Monochelus pulvinatus

Scientific classification
- Kingdom: Animalia
- Phylum: Arthropoda
- Class: Insecta
- Order: Coleoptera
- Suborder: Polyphaga
- Infraorder: Scarabaeiformia
- Family: Scarabaeidae
- Genus: Monochelus
- Species: M. pulvinatus
- Binomial name: Monochelus pulvinatus Péringuey, 1902

= Monochelus pulvinatus =

- Genus: Monochelus
- Species: pulvinatus
- Authority: Péringuey, 1902

Species of beetle

Monochelus pulvinatus is a species of beetle of the family Scarabaeidae. It is found in South Africa (KwaZulu-Natal).

== Description ==
Adults reach a length of about 5.5 mm. Males are black, with the elytra chocolate-brown. The head is scaly and the pronotum has a median band of whitish scales, a discoidal one and a more or less regular marginal one.
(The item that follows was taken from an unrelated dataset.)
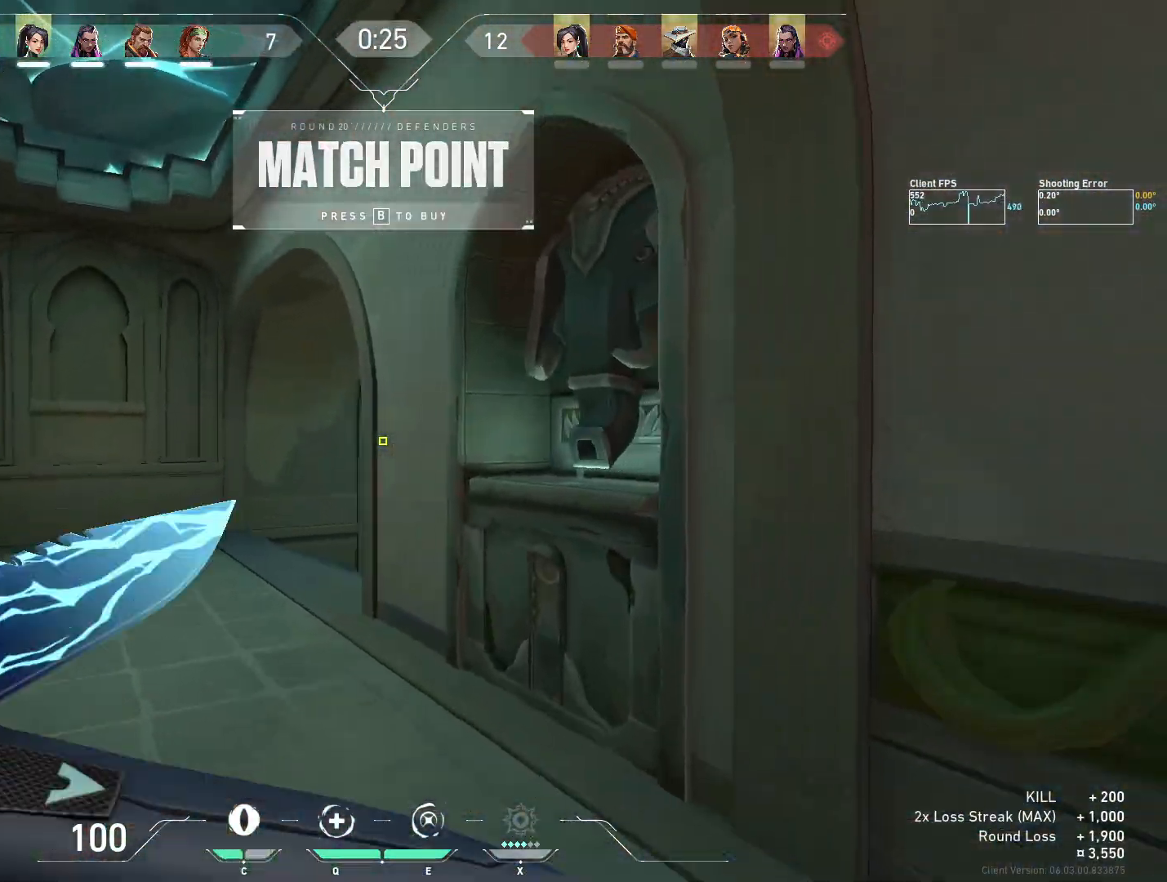
{"keys": ["a", "w"], "mouse": ["left"], "events": [[83, "mouse_left", "down"], [233, "mouse_right", "up"]]}
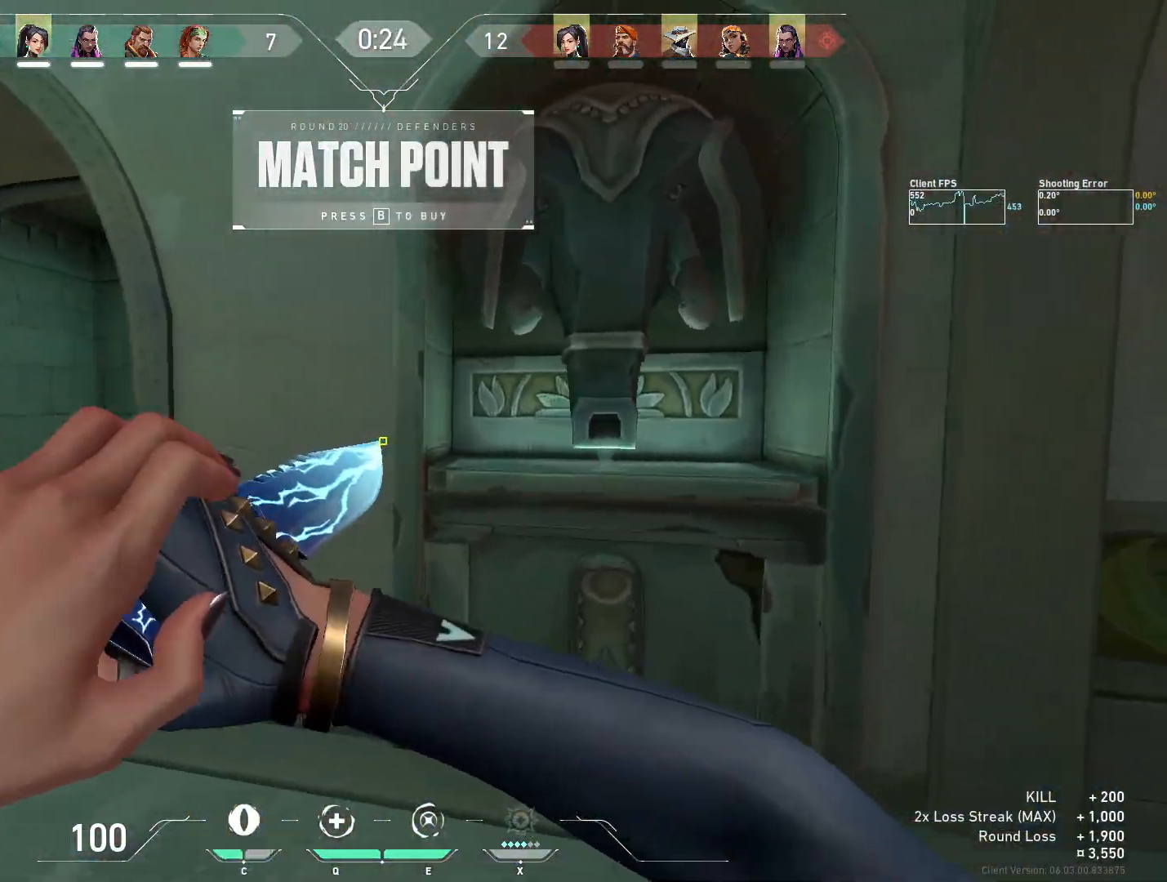
{"keys": ["a", "w"], "mouse": [], "events": [[200, "mouse_left", "up"]]}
The elytra are irregularly sprinkled with ovate white scales and the scutellum, propygidium, pygidium and underside are covered with closely set whitish scales. Females are similar to males, but the scales are a little wider on the upperside and golden-yellow. Furthermore, the denuded band on the pygidium is very well defined.